**INSTRUCTION**
Find the line below with "студенческий" and the line with "свинины удастся произвести". Output them and the lines between, exactly, but not the pictures.

(Collection entries)
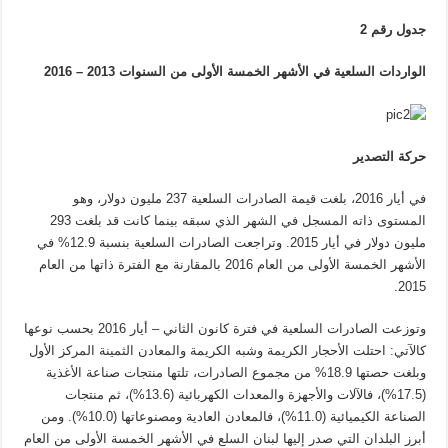
جدول رقم 2
الواردات السلعية في الأشهر الخمسة الأولى من السنوات 2013 – 2016
حركة التصدير
في أيار 2016، بلغت قيمة الصادرات السلعية 237 مليون دولار، وهو
المستوى ذاته المسجل في الشهر الذي سبقه بينما كانت قد بلغت 293
مليون دولار في أيار 2015. وتراجعت الصادرات السلعية بنسبة 12.9% في
الأشهر الخمسة الأولى من العام 2016 بالمقارنة مع الفترة ذاتها من العام
2015.
وتوزعت الصادرات السلعية في فترة كانون الثاني – أيار 2016 بحسب نوعها
كالآتي: احتلت الأحجار الكريمة وشبه الكريمة والمعادن الثمينة المركز الأول
وبلغت حصتها 18.9% من مجموع الصادرات، تلتها منتجات صناعة الأغذية
(17.5%)، فالآلات والأجهزة والمعدات الكهربائية (13.6%)، ثم منتجات
الصناعة الكيميائية (11.0%)، فالمعادن العادية ومصنوعاتها (10.0%). ومن
أبرز البلدان التي صدر إليها لبنان السلع في الأشهر الخمسة الأولى من العام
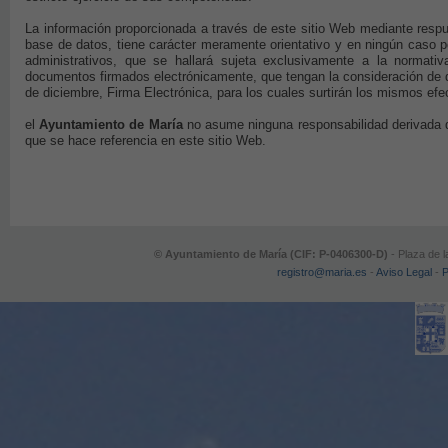
La información proporcionada a través de este sitio Web mediante respu
base de datos, tiene carácter meramente orientativo y en ningún caso po
administrativos, que se hallará sujeta exclusivamente a la normati
documentos firmados electrónicamente, que tengan la consideración de 
de diciembre, Firma Electrónica, para los cuales surtirán los mismos ef
el
Ayuntamiento de María
no asume ninguna responsabilidad derivada d
que se hace referencia en este sitio Web.
© Ayuntamiento de María (CIF: P-0406300-D)
- Plaza de l
registro@maria.es
-
Aviso Legal
-
P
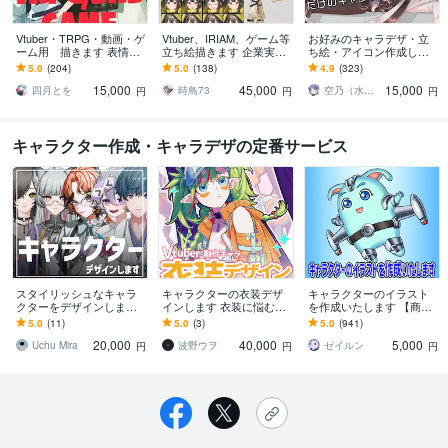
Vtuber・TRPG・動画・ゲ
Vtuber、IRIAM、ゲーム等
お好みのキャラデザ・立
ーム用 描きます 表情差
立ち絵描きます 企業実績
ち絵・アイコン作成しま
分2枚無料付き（腰上～全
多数！ハイクオリティな
す あなただけのキャラク
5.0
(204)
5.0
(138)
4.9
(323)
身制作の場合）
イラストをお届けしま
ターイラストを提供しま
15,000
45,000
15,000
す！
す!
四月とを
時鳥73
空乃（水飴）
円
円
円
キャラクター作成・キャラデザの定番サービス
スタイリッシュなキャラ
キャラクターの衣装デザ
キャラクターのイラスト
クターをデザインします
インします 衣装に悩むVtu
を作成いたします 【商用
パーツ分け・モデリン
berさんにオススメ！
利用可】お客様のイメー
5.0
(11)
5.0
(3)
5.0
(941)
グ・三面図作成など柔軟
ジを形にします
20,000
40,000
5,000
に対応いたします！
Uchu Mira
波野ウヲ
ゼイルン
円
円
円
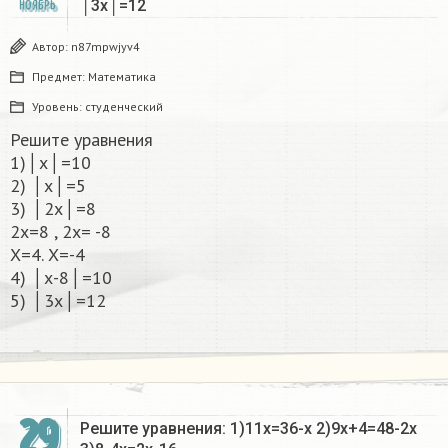
│3х│=12 ​
НОЯБРЬ
Автор:
n87mpwjyv4
Предмет:
Математика
Уровень:
студенческий
Решите уравнения
1)│х│=10
2) │х│=5
3) │2х│=8
2х=8 , 2х= -8
Х=4. Х=-4
4) │х-8│=10
5) │3х│=12 ​
29
Решите уравнения: 1)11х=36-х 2)9х+4=48-2х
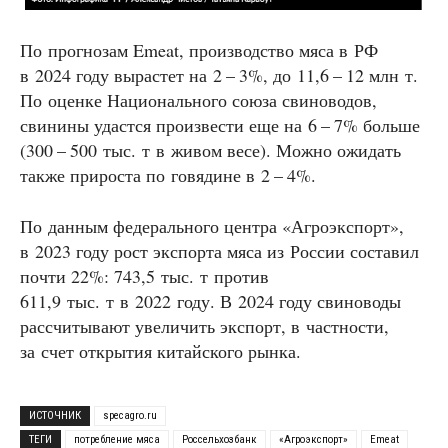
По прогнозам Emeat, производство мяса в РФ
в 2024 году вырастет на 2 – 3%, до 11,6 – 12 млн т.
По оценке Национального союза свиноводов,
свинины удастся произвести еще на 6 – 7% больше
(300 – 500 тыс. т в живом весе). Можно ожидать
также прироста по говядине в 2 – 4%.
По данным федерального центра «Агроэкспорт»,
в 2023 году рост экспорта мяса из России составил
почти 22%: 743,5 тыс. т против
611,9 тыс. т в 2022 году. В 2024 году свиноводы
рассчитывают увеличить экспорт, в частности,
за счет открытия китайского рынка.
ИСТОЧНИК
specagro.ru
ТЕГИ
потребление мяса
Россельхозбанк
«Агроэкспорт»
Emeat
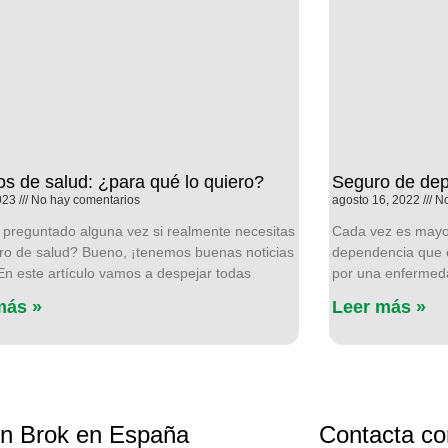
s de salud: ¿para qué lo quiero?
Seguro de de
2023
No hay comentarios
agosto 16, 2022
No
 preguntado alguna vez si realmente necesitas
Cada vez es mayor
ro de salud? Bueno, ¡tenemos buenas noticias
dependencia que e
 En este artículo vamos a despejar todas
por una enfermeda
más »
Leer más »
ín Brok en España
Contacta co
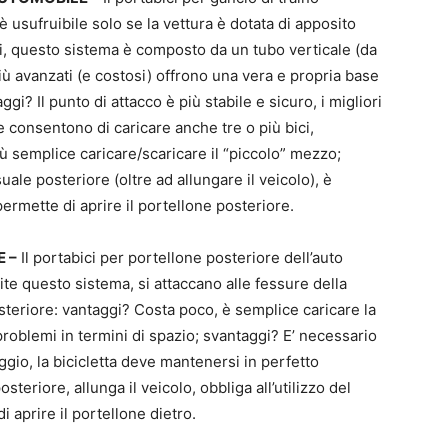
 usufruibile solo se la vettura è dotata di apposito
si, questo sistema è composto da un tubo verticale (da
più avanzati (e costosi) offrono una vera e propria base
aggi? Il punto di attacco è più stabile e sicuro, i migliori
e consentono di caricare anche tre o più bici,
iù semplice caricare/scaricare il “piccolo” mezzo;
suale posteriore (oltre ad allungare il veicolo), è
ermette di aprire il portellone posteriore.
 –
Il portabici per portellone posteriore dell’auto
ite questo sistema, si attaccano alle fessure della
steriore: vantaggi? Costa poco, è semplice caricare la
problemi in termini di spazio; svantaggi? E’ necessario
gio, la bicicletta deve mantenersi in perfetto
steriore, allunga il veicolo, obbliga all’utilizzo del
i aprire il portellone dietro.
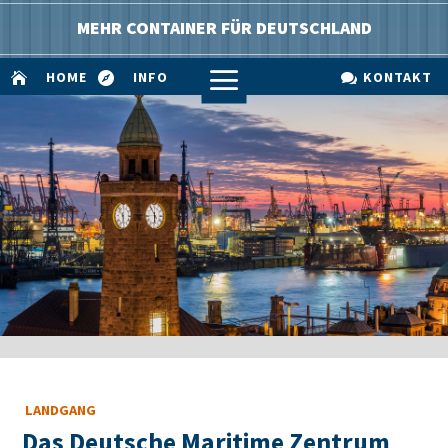
MEHR CONTAINER FÜR DEUTSCHLAND
a
HOME
INFO
KONTAKT



LANDGANG
Das Deutsche Maritime Zentrum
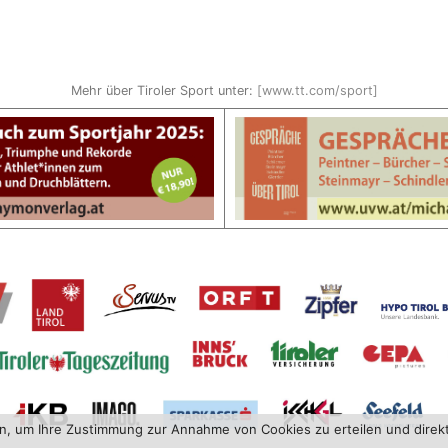
Mehr über Tiroler Sport unter:
[www.tt.com/sport]
en, um Ihre Zustimmung zur Annahme von Cookies zu erteilen und direk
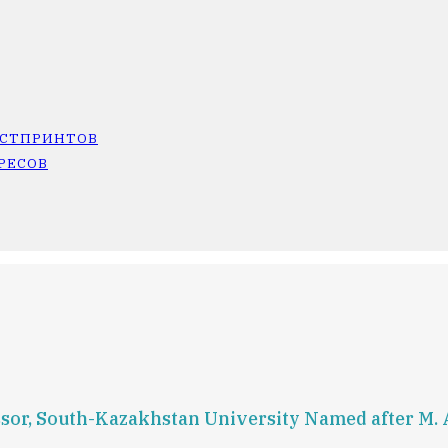
ОСТПРИНТОВ
РЕСОВ
ssor, South-Kazakhstan University Named after M. 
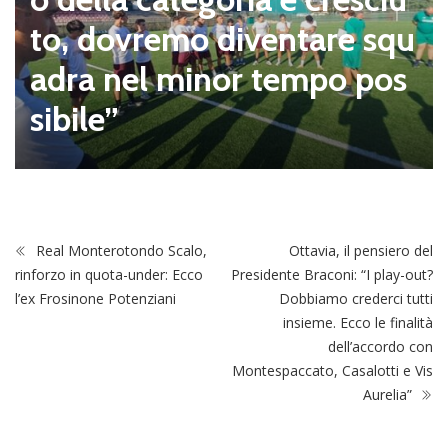
to, dovremo diventare squ
adra nel minor tempo pos
sibile”
Real Monterotondo Scalo,
Ottavia, il pensiero del
rinforzo in quota-under: Ecco
Presidente Braconi: “I play-out?
l’ex Frosinone Potenziani
Dobbiamo crederci tutti
insieme. Ecco le finalità
dell’accordo con
Montespaccato, Casalotti e Vis
Aurelia”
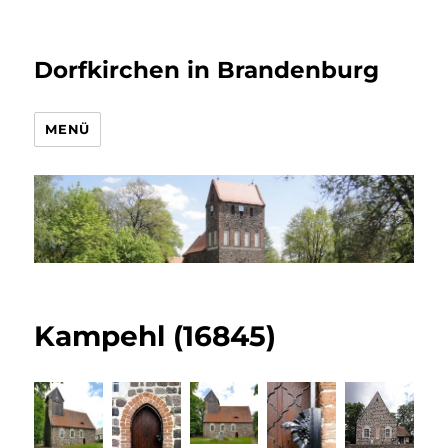
Dorfkirchen in Brandenburg
MENÜ
Kampehl (16845)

**RESULT OF THIS EXERCISE**
студенческий
Решите уравнения
1)│х│=10
2) │х│=5
3) │2х│=8
2х=8 , 2х= -8
Х=4. Х=-4
4) │х-8│=10
5) │3х│=12 ​
29
Решите уравнения: 1)11х=36-х 2)9х+4=48-2х
По прогнозам Emeat, производство мяса в РФ
в 2024 году вырастет на 2 – 3%, до 11,6 – 12 млн т.
По оценке Национального союза свиноводов,
свинины удастся произвести еще на 6 – 7% больше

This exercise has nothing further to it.